### Instructions to follow
Repeat all of the records exactly, leaving out the pictures.

### Records to process
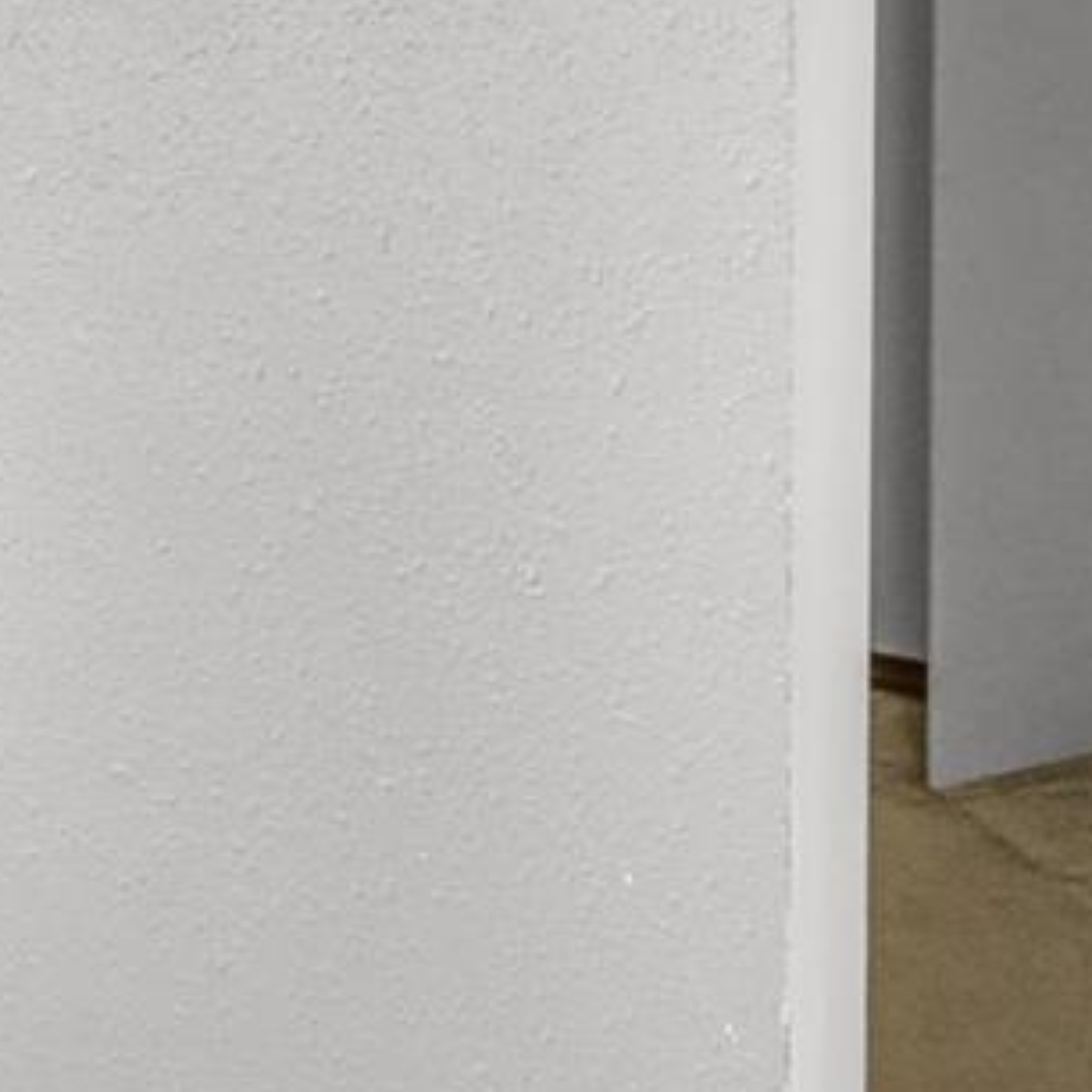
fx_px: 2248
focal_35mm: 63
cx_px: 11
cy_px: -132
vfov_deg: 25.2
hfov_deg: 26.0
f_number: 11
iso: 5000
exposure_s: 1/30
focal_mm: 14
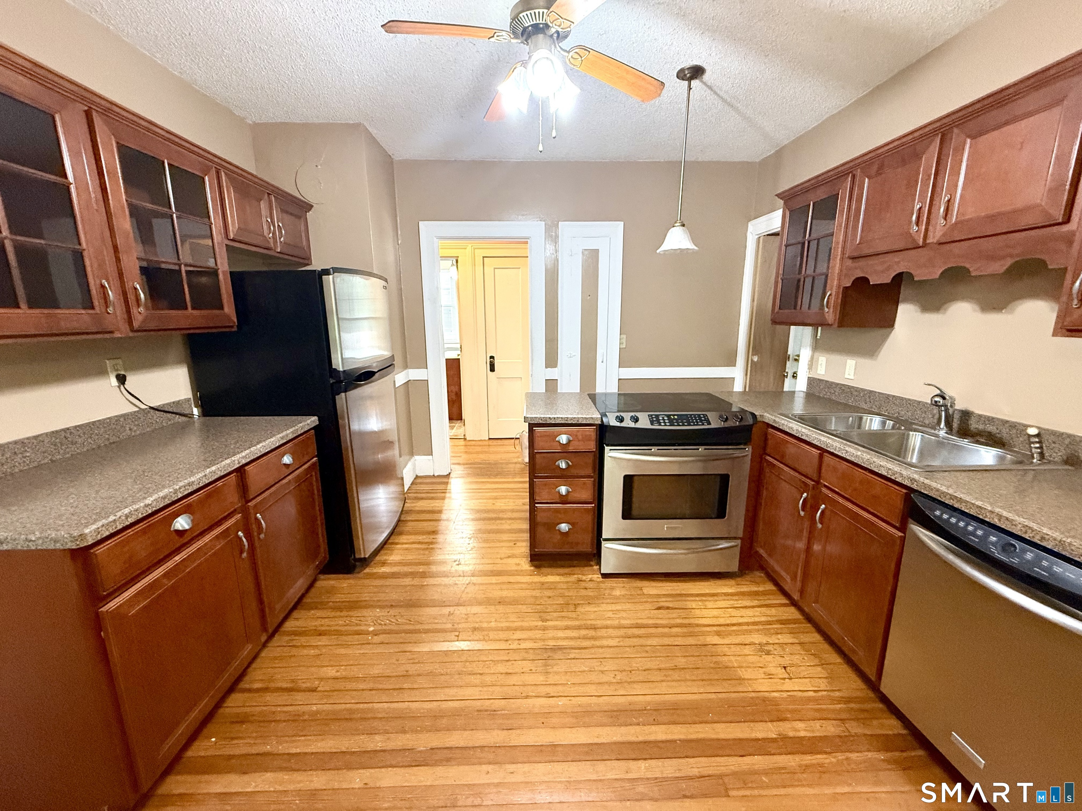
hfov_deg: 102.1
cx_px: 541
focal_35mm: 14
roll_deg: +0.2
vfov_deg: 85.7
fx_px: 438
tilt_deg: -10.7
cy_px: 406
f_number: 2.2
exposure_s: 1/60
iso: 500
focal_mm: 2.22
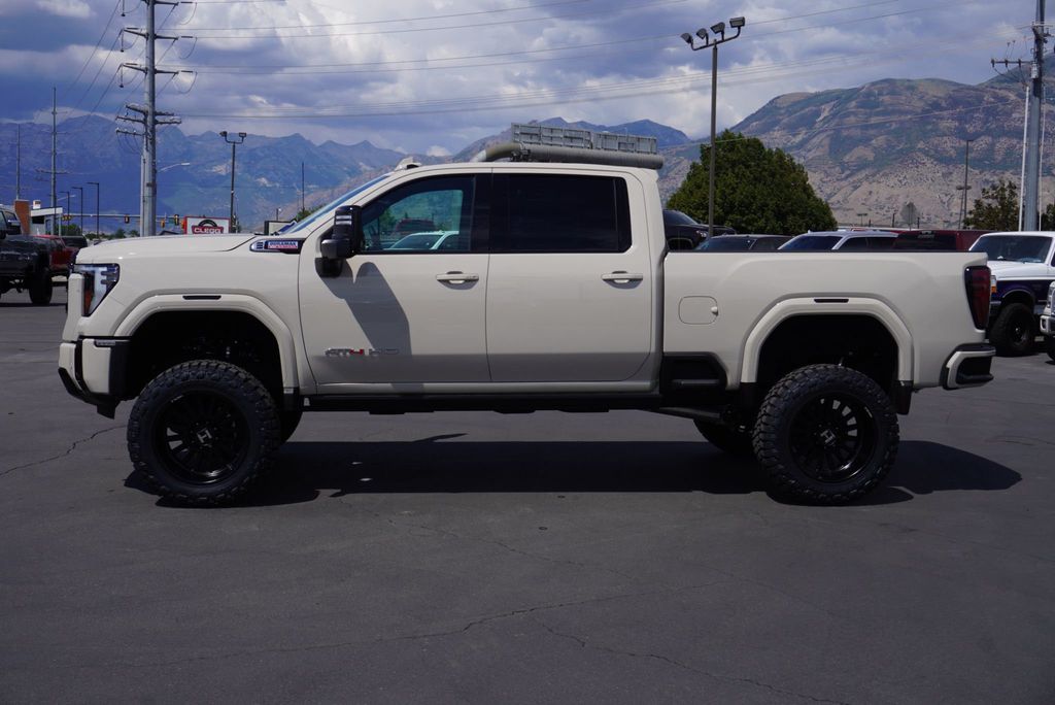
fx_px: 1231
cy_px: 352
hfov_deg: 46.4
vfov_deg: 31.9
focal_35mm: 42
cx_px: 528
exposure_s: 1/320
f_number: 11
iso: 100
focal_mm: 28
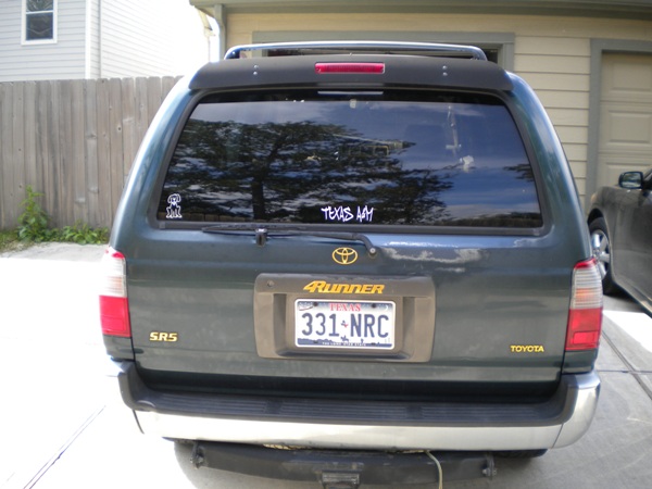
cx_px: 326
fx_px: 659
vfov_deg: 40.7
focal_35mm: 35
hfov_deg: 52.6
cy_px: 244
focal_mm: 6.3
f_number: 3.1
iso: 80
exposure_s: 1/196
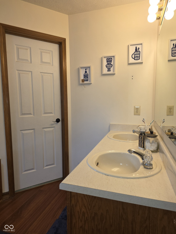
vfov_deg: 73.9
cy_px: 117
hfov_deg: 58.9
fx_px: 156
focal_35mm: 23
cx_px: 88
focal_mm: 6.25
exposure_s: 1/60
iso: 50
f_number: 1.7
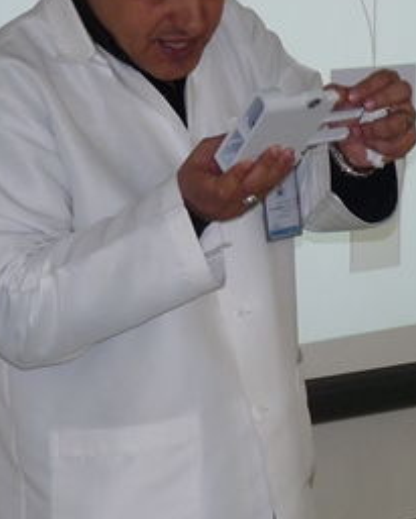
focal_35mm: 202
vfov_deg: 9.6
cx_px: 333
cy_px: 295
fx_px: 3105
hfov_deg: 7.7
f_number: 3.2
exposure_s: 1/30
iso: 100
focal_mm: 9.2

### The completed task
fx_px: 2248
focal_35mm: 63
cx_px: 11
cy_px: -132
vfov_deg: 25.2
hfov_deg: 26.0
f_number: 11
iso: 5000
exposure_s: 1/30
focal_mm: 14
hfov_deg: 102.1
cx_px: 541
focal_35mm: 14
roll_deg: +0.2
vfov_deg: 85.7
fx_px: 438
tilt_deg: -10.7
cy_px: 406
f_number: 2.2
exposure_s: 1/60
iso: 500
focal_mm: 2.22
fx_px: 1231
cy_px: 352
hfov_deg: 46.4
vfov_deg: 31.9
focal_35mm: 42
cx_px: 528
exposure_s: 1/320
f_number: 11
iso: 100
focal_mm: 28
cx_px: 326
fx_px: 659
vfov_deg: 40.7
focal_35mm: 35
hfov_deg: 52.6
cy_px: 244
focal_mm: 6.3
f_number: 3.1
iso: 80
exposure_s: 1/196
vfov_deg: 73.9
cy_px: 117
hfov_deg: 58.9
fx_px: 156
focal_35mm: 23
cx_px: 88
focal_mm: 6.25
exposure_s: 1/60
iso: 50
f_number: 1.7
focal_35mm: 202
vfov_deg: 9.6
cx_px: 333
cy_px: 295
fx_px: 3105
hfov_deg: 7.7
f_number: 3.2
exposure_s: 1/30
iso: 100
focal_mm: 9.2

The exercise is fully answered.